- **STORED DATA**:
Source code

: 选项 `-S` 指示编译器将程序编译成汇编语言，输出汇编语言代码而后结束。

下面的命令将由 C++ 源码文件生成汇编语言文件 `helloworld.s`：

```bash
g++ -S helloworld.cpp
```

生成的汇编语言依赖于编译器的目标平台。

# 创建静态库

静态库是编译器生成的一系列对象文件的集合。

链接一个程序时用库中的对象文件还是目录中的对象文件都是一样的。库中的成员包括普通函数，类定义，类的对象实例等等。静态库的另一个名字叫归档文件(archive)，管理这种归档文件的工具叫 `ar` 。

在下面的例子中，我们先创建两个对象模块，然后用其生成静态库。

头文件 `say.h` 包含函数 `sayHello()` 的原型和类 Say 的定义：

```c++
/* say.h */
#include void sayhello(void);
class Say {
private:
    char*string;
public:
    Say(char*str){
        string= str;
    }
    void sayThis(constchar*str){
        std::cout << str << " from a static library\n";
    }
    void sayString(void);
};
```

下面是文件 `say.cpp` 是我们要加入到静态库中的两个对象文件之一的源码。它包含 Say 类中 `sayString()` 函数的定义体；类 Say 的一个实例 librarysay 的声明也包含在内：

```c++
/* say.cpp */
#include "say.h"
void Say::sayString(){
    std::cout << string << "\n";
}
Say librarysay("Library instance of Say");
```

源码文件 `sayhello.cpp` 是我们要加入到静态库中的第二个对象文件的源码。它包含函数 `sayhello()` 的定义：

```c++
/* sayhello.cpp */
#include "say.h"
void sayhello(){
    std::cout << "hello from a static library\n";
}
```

- **INSTRUCTIONS FOR THE TASK**:
Print out an identical copy of the whole listing.

- **SOLUTION TO THIS PROBLEM**:
Source code

: 选项 `-S` 指示编译器将程序编译成汇编语言，输出汇编语言代码而后结束。

下面的命令将由 C++ 源码文件生成汇编语言文件 `helloworld.s`：

```bash
g++ -S helloworld.cpp
```

生成的汇编语言依赖于编译器的目标平台。

# 创建静态库

静态库是编译器生成的一系列对象文件的集合。

链接一个程序时用库中的对象文件还是目录中的对象文件都是一样的。库中的成员包括普通函数，类定义，类的对象实例等等。静态库的另一个名字叫归档文件(archive)，管理这种归档文件的工具叫 `ar` 。

在下面的例子中，我们先创建两个对象模块，然后用其生成静态库。

头文件 `say.h` 包含函数 `sayHello()` 的原型和类 Say 的定义：

```c++
/* say.h */
#include void sayhello(void);
class Say {
private:
    char*string;
public:
    Say(char*str){
        string= str;
    }
    void sayThis(constchar*str){
        std::cout << str << " from a static library\n";
    }
    void sayString(void);
};
```

下面是文件 `say.cpp` 是我们要加入到静态库中的两个对象文件之一的源码。它包含 Say 类中 `sayString()` 函数的定义体；类 Say 的一个实例 librarysay 的声明也包含在内：

```c++
/* say.cpp */
#include "say.h"
void Say::sayString(){
    std::cout << string << "\n";
}
Say librarysay("Library instance of Say");
```

源码文件 `sayhello.cpp` 是我们要加入到静态库中的第二个对象文件的源码。它包含函数 `sayhello()` 的定义：

```c++
/* sayhello.cpp */
#include "say.h"
void sayhello(){
    std::cout << "hello from a static library\n";
}
```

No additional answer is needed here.